Your objective
Pictures should be excluded; otherwise, copy every entry exactly.

START Available data

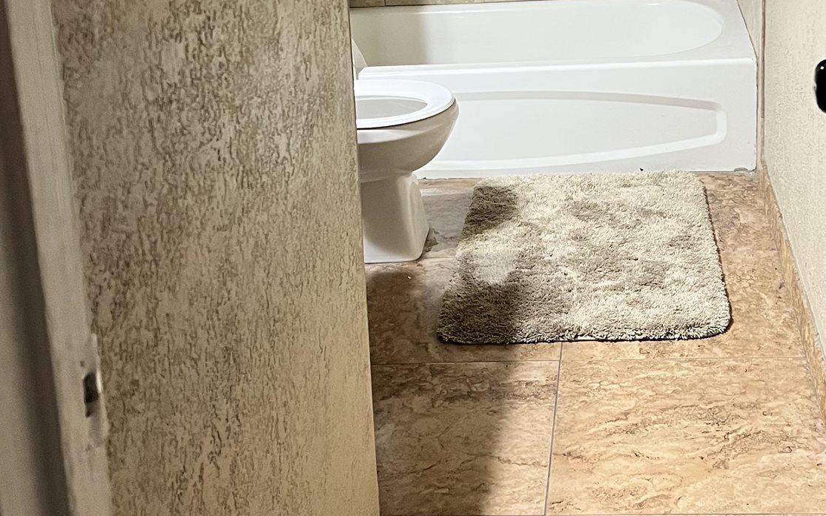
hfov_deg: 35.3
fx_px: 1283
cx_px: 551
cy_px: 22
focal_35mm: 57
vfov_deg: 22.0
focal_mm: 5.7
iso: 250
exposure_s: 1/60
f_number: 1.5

END Available data

Solution to this exercise
hfov_deg: 35.3
fx_px: 1283
cx_px: 551
cy_px: 22
focal_35mm: 57
vfov_deg: 22.0
focal_mm: 5.7
iso: 250
exposure_s: 1/60
f_number: 1.5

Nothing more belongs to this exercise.